If the government truly cares about poverty, about helping unemployed people and about equality as we heard today in glowing terms, why does the budget fail to address any of these measures? The reality is that the budget that was announced and debated will not close the gap between the wealthy and five million Canadians who are struggling to make ends meet and who are living below the poverty line.
The Reform Party says that it wants tax cuts. I will read from an article by Seth Klein of the Canadian Centre for Policy Alternatives published in the Canadian Review of Social Policy . The key goal is job creation. That should be the government's priority. The paper points out very eloquently that tax cuts are an inefficient way to create jobs. The tax cut theory rests on the unsubstantiated hope that consumers will spend more, that this in turn will translate into companies hiring more people, and that the evidence suggests direct government hiring and spending would create substantially more jobs than tax cuts.
If we pursue this information further we see from the latest information from Informetrica that directing $1 billion toward new government hiring would create 25,000 jobs in the first year. In contrast $1 billion toward personal income tax would create only 9,000 jobs.

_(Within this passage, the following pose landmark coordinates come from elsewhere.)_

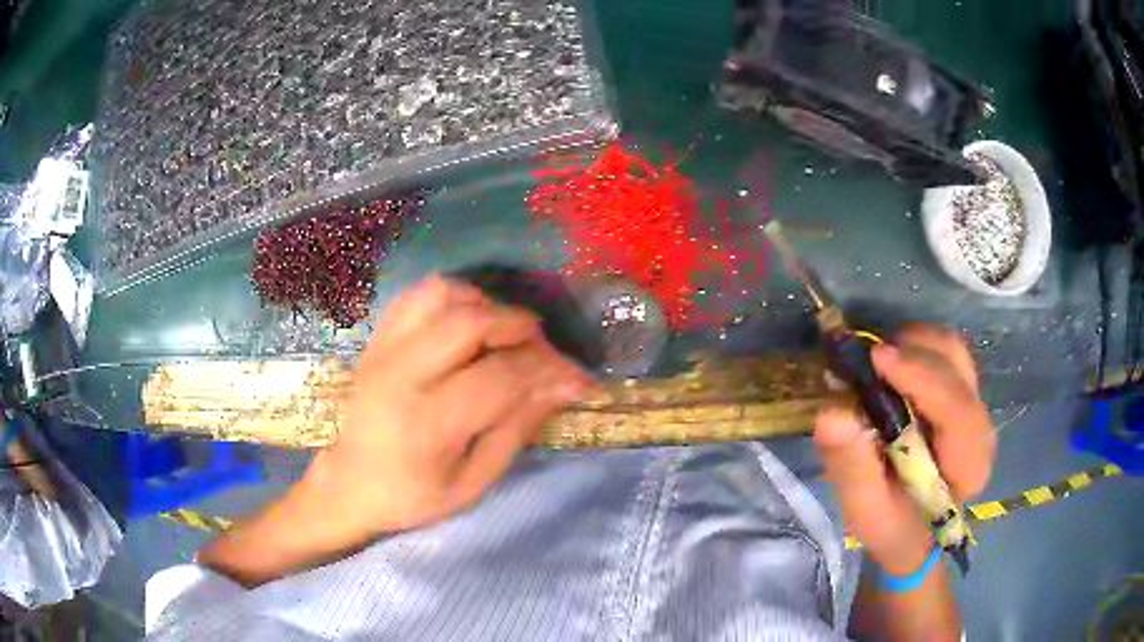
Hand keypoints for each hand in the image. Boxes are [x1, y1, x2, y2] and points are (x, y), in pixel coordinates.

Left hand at [305, 275, 592, 535]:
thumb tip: (564, 385)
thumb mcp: (473, 483)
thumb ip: (516, 429)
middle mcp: (401, 375)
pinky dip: (455, 297)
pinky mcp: (377, 338)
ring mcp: (383, 349)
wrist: (349, 483)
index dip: (550, 371)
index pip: (501, 376)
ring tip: (504, 336)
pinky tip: (469, 323)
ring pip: (445, 295)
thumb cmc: (413, 496)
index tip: (581, 379)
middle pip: (472, 321)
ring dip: (488, 306)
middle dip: (522, 328)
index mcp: (426, 424)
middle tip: (543, 352)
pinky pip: (420, 294)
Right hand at [814, 324, 995, 574]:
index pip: (957, 410)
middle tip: (864, 361)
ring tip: (875, 363)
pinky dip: (914, 346)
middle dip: (912, 353)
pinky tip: (890, 365)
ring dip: (912, 344)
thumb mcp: (865, 510)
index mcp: (969, 466)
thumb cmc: (892, 525)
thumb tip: (831, 413)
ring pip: (952, 349)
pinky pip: (944, 351)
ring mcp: (976, 404)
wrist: (914, 530)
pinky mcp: (964, 391)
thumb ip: (853, 466)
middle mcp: (981, 427)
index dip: (921, 378)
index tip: (875, 358)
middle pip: (956, 366)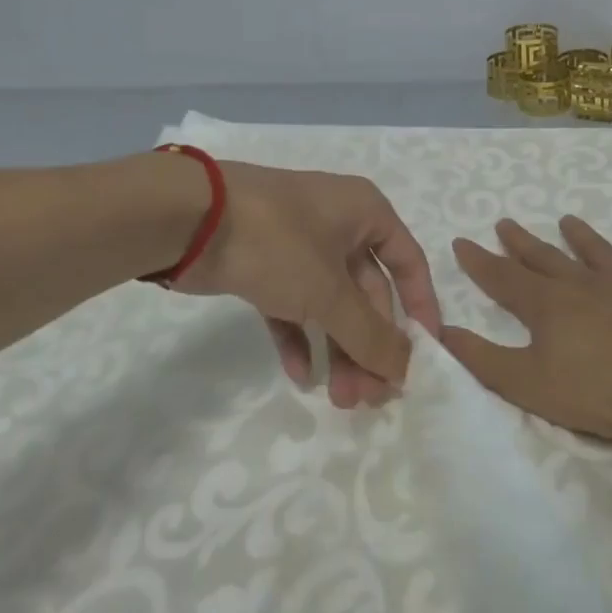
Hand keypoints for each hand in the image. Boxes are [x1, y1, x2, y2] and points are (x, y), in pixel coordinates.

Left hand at [176, 162, 443, 408]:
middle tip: (368, 396)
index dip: (420, 309)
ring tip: (339, 399)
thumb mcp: (330, 292)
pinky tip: (299, 374)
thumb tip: (405, 370)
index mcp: (366, 213)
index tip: (423, 355)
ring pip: (330, 303)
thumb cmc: (277, 242)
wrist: (188, 218)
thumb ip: (370, 335)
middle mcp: (338, 225)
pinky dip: (299, 337)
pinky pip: (293, 305)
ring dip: (338, 349)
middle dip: (369, 345)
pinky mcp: (263, 264)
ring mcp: (298, 245)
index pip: (409, 263)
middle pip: (367, 292)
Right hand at [442, 216, 611, 447]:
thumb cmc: (599, 392)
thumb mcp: (527, 383)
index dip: (480, 262)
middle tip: (505, 223)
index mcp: (548, 305)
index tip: (461, 241)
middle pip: (546, 259)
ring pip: (599, 255)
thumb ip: (482, 358)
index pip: (503, 278)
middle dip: (521, 243)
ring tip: (567, 220)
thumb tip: (442, 331)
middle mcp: (585, 287)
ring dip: (582, 238)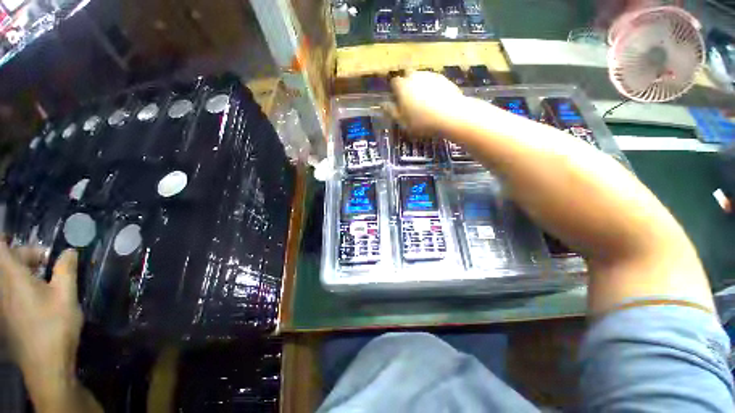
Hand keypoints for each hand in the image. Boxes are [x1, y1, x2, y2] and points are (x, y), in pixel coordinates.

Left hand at [0, 242, 80, 377]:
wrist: (45, 363)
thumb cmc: (55, 326)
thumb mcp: (66, 296)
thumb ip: (66, 270)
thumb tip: (69, 251)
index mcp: (14, 278)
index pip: (0, 249)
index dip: (4, 238)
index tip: (19, 236)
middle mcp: (3, 287)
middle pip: (6, 260)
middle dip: (25, 255)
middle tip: (48, 261)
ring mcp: (3, 302)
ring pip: (7, 275)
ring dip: (24, 270)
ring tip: (46, 278)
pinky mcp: (6, 314)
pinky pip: (9, 289)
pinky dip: (21, 284)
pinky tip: (38, 294)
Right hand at [383, 71, 464, 134]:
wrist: (450, 115)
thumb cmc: (421, 121)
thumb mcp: (403, 122)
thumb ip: (392, 112)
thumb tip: (383, 104)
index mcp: (402, 87)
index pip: (394, 82)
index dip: (395, 90)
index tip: (397, 100)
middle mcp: (414, 76)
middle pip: (408, 76)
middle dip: (407, 84)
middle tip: (410, 99)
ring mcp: (430, 75)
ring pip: (421, 77)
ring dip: (419, 85)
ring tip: (424, 100)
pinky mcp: (443, 78)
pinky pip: (433, 81)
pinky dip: (432, 87)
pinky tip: (436, 99)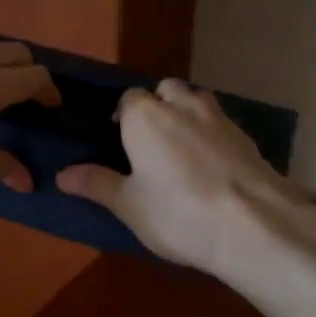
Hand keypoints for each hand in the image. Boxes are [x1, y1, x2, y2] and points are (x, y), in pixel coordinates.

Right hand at [55, 80, 305, 273]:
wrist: (254, 225)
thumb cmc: (178, 213)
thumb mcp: (128, 205)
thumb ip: (96, 184)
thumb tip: (62, 174)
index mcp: (146, 116)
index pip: (128, 99)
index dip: (122, 117)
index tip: (118, 141)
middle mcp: (183, 105)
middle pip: (166, 91)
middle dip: (157, 106)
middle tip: (149, 143)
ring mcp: (220, 118)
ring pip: (197, 102)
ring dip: (187, 115)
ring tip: (181, 151)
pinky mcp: (248, 138)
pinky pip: (221, 125)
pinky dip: (212, 136)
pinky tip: (211, 167)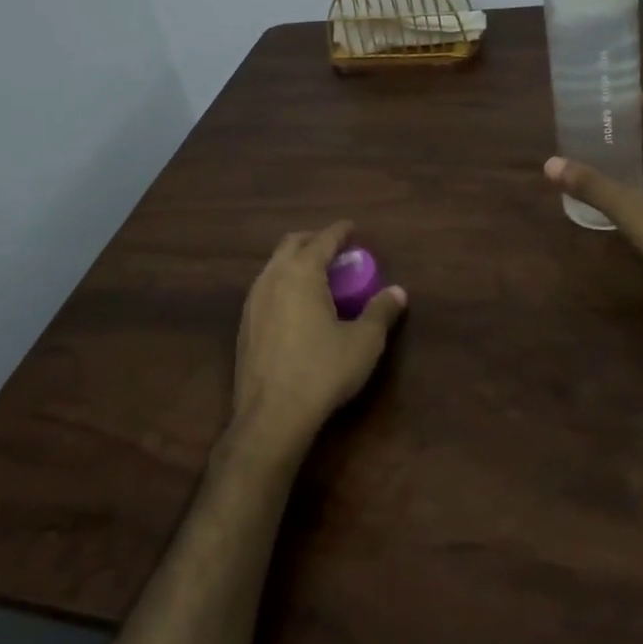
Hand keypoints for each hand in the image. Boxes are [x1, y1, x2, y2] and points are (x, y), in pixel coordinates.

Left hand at [231, 220, 407, 451]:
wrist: (271, 415)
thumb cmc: (322, 371)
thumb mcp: (363, 342)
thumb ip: (381, 312)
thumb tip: (398, 292)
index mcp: (301, 272)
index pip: (323, 240)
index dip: (340, 232)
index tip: (352, 228)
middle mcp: (273, 277)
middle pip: (292, 244)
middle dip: (314, 240)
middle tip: (335, 250)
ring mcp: (253, 300)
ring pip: (274, 265)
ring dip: (295, 261)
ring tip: (317, 276)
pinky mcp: (244, 324)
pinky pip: (265, 288)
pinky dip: (283, 283)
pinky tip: (295, 305)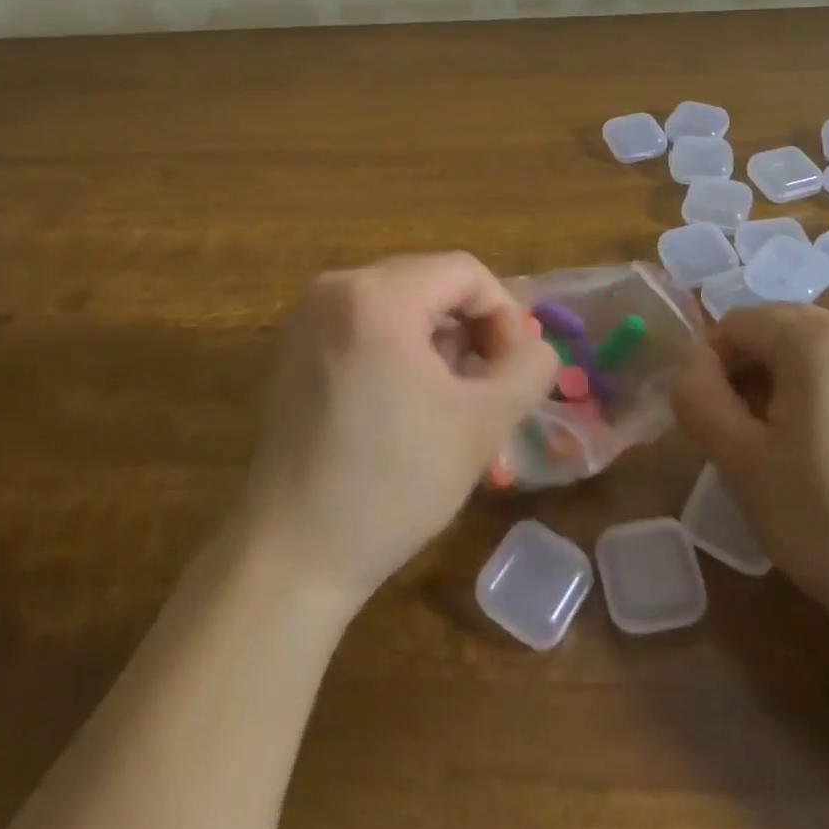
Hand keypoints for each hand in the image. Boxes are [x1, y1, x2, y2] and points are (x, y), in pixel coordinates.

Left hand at [238, 253, 559, 605]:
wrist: (292, 556)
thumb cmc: (392, 484)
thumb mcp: (482, 422)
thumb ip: (528, 368)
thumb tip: (536, 345)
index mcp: (377, 296)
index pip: (465, 272)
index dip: (504, 315)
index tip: (510, 372)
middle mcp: (335, 288)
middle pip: (430, 280)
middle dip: (469, 326)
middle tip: (483, 386)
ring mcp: (307, 316)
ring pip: (400, 300)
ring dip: (436, 338)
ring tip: (446, 398)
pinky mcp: (294, 346)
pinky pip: (365, 320)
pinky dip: (398, 345)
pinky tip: (403, 400)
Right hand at [671, 285, 828, 672]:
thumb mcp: (741, 465)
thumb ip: (699, 399)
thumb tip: (693, 366)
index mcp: (815, 340)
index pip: (741, 322)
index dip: (716, 361)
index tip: (719, 411)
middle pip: (792, 315)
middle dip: (764, 353)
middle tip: (763, 415)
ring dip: (817, 345)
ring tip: (817, 405)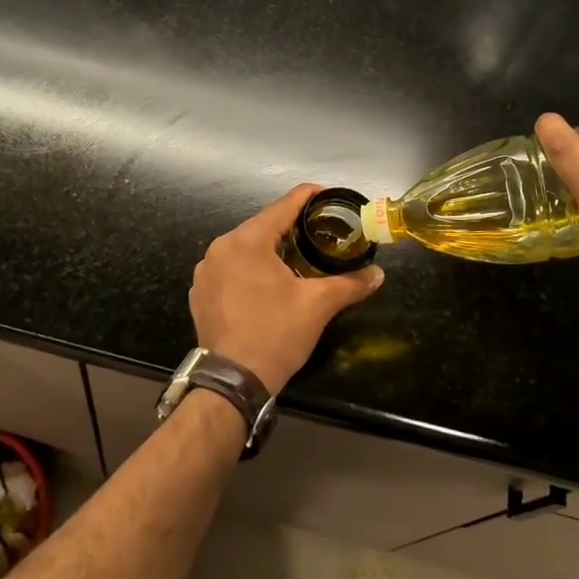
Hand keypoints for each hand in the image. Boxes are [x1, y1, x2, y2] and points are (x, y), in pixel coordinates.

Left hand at [189, 184, 385, 393]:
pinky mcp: (200, 293)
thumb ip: (350, 283)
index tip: (329, 196)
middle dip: (291, 228)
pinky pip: (230, 268)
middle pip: (263, 226)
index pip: (283, 206)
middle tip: (320, 233)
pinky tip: (268, 284)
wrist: (233, 382)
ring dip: (270, 250)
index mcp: (246, 241)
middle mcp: (220, 248)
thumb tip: (378, 274)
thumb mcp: (318, 305)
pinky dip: (250, 269)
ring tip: (298, 258)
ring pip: (245, 248)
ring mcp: (205, 271)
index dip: (309, 197)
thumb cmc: (276, 334)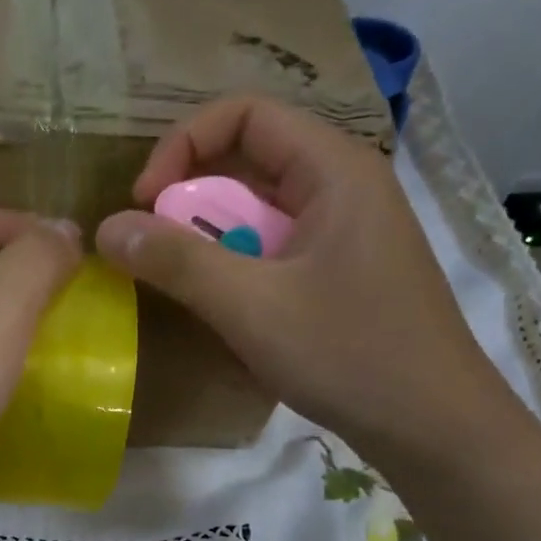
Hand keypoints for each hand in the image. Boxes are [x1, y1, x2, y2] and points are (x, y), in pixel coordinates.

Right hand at [95, 96, 513, 467]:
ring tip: (185, 284)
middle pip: (249, 160)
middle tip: (155, 251)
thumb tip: (106, 228)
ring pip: (259, 210)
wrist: (433, 425)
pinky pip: (274, 248)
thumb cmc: (349, 354)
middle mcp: (343, 186)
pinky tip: (226, 309)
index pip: (244, 115)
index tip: (145, 204)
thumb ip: (177, 262)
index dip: (182, 146)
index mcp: (334, 169)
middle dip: (190, 198)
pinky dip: (237, 267)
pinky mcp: (342, 272)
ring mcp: (345, 232)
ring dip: (211, 239)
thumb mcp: (251, 307)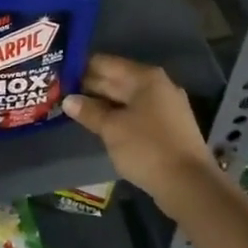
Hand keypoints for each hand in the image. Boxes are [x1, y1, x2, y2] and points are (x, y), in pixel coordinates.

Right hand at [63, 55, 214, 205]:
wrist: (189, 184)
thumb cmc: (147, 148)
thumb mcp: (111, 129)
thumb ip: (89, 111)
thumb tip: (68, 100)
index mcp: (145, 78)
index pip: (106, 63)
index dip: (81, 68)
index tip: (58, 76)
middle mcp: (157, 86)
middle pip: (117, 79)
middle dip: (90, 87)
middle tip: (60, 93)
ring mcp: (165, 107)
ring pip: (126, 99)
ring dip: (102, 104)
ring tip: (74, 110)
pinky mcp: (168, 127)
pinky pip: (136, 114)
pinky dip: (118, 117)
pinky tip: (100, 125)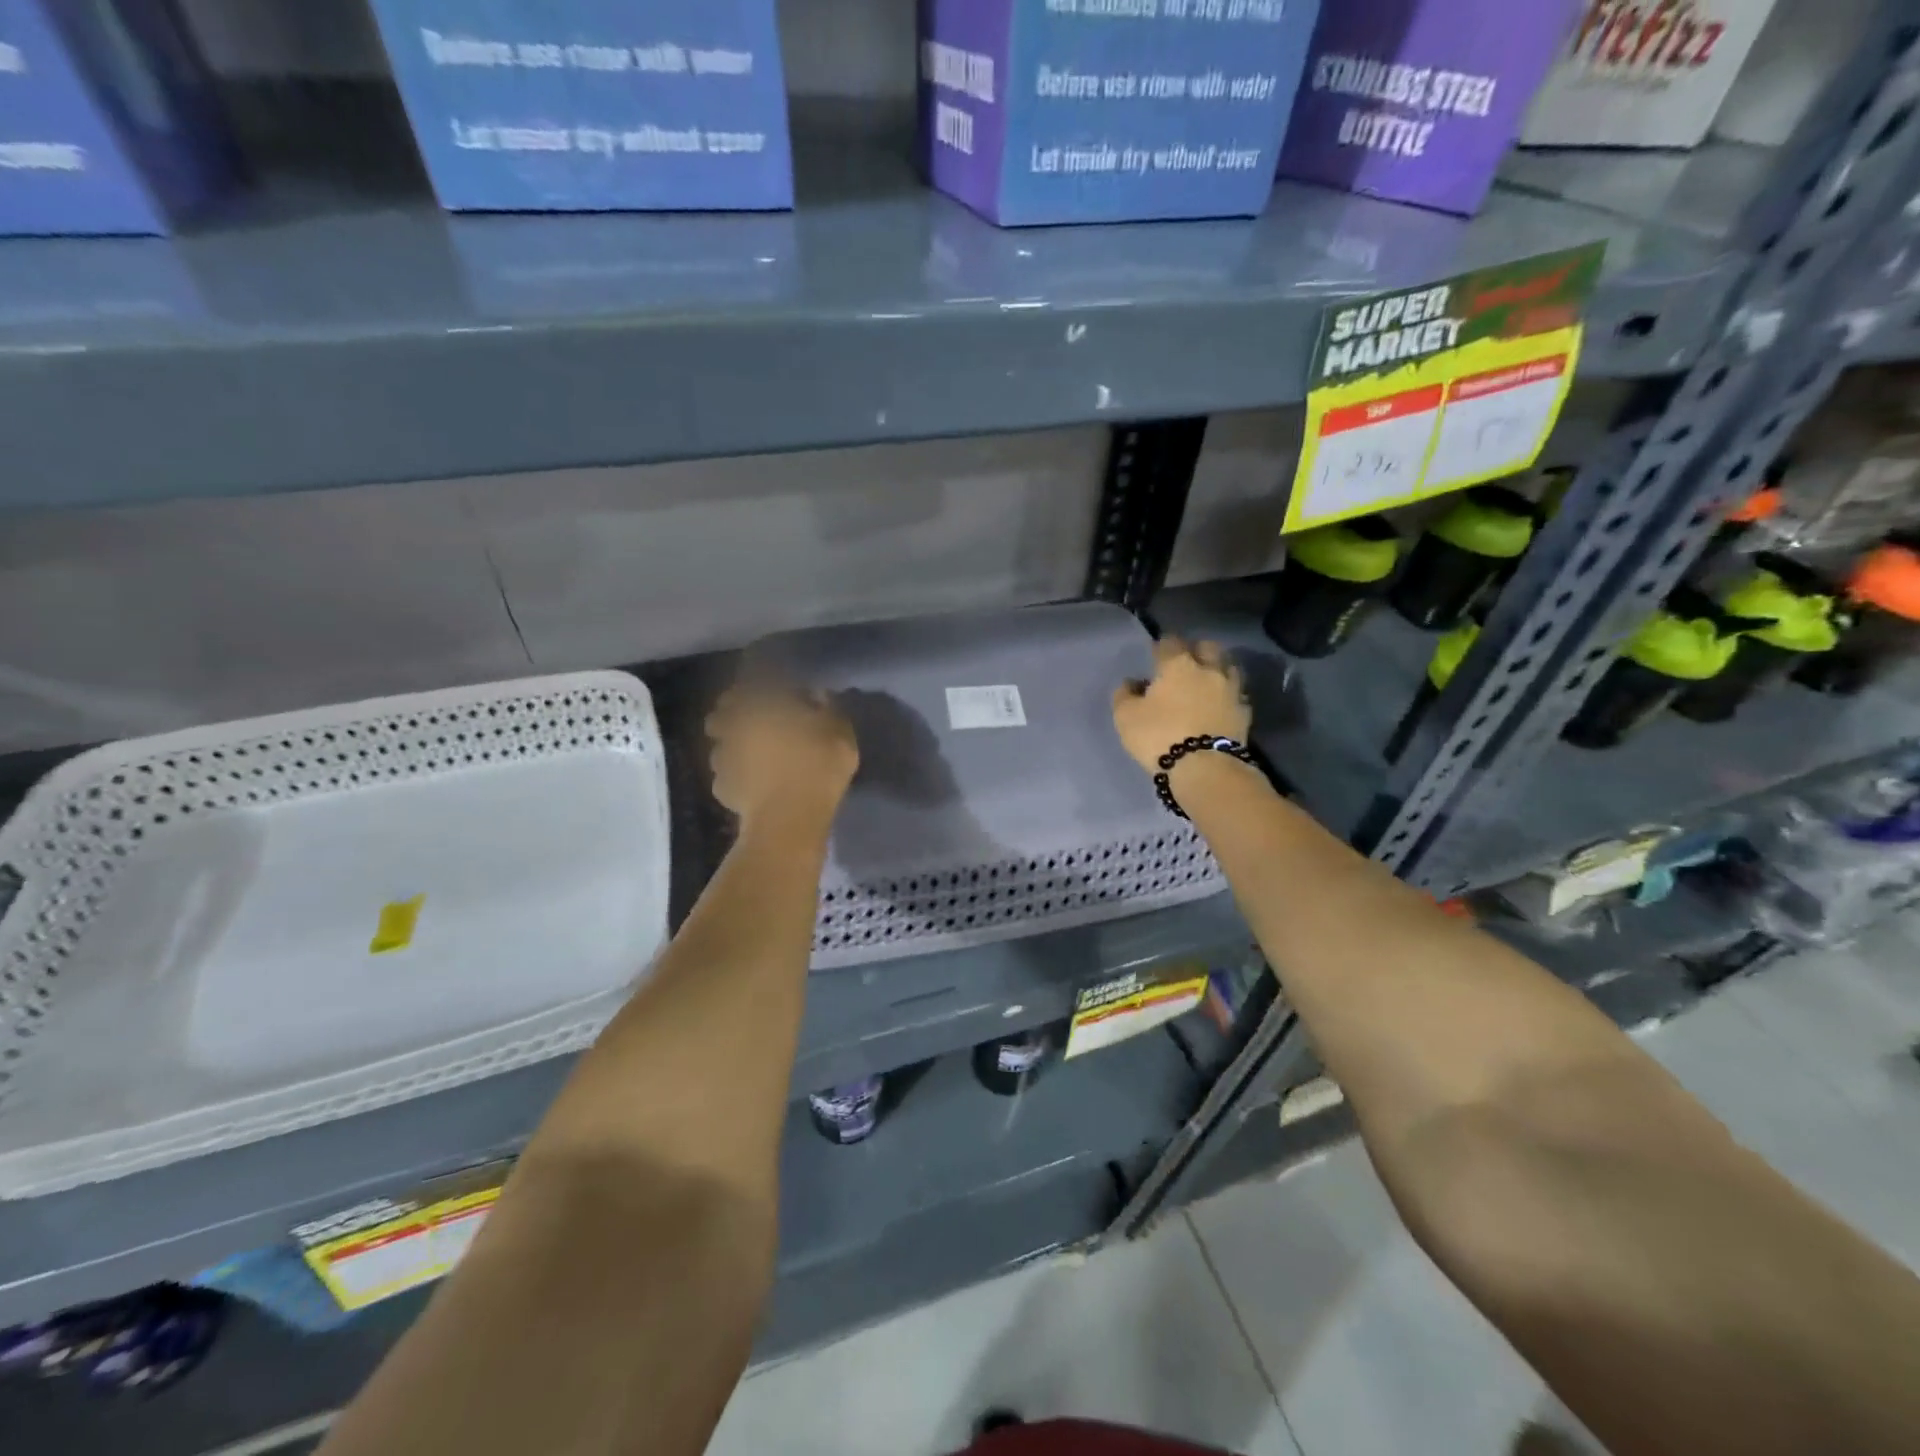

There is a very real issue about what course the government has chosen. After four years of a slash and burn approach, of cutting the transfers to the provinces, not one new dollar was included in the budget in terms of restoring and reinvesting in education and social programs. It is the height of cynicism and hypocrisy that even the measures around the child tax benefit will do nothing to seriously alleviate poverty.
Did the budget speak to a progressive taxation system? Absolutely not. There was silence on that measure.
Did the budget deal with the $7.5 billion that the banks are racking up in profits? Did it speak to reinvesting that money so that ordinary Canadians could benefit? There was not a word about that.
In closing, according to my constituents and other people across Canada the budget failed miserably to address the growing inequality in Canada. It lacked the leadership, the vision and the courage to tackle head on the crisis of unemployment and the lack of jobs.
The reality is that this was a banker's budget, not a people's budget.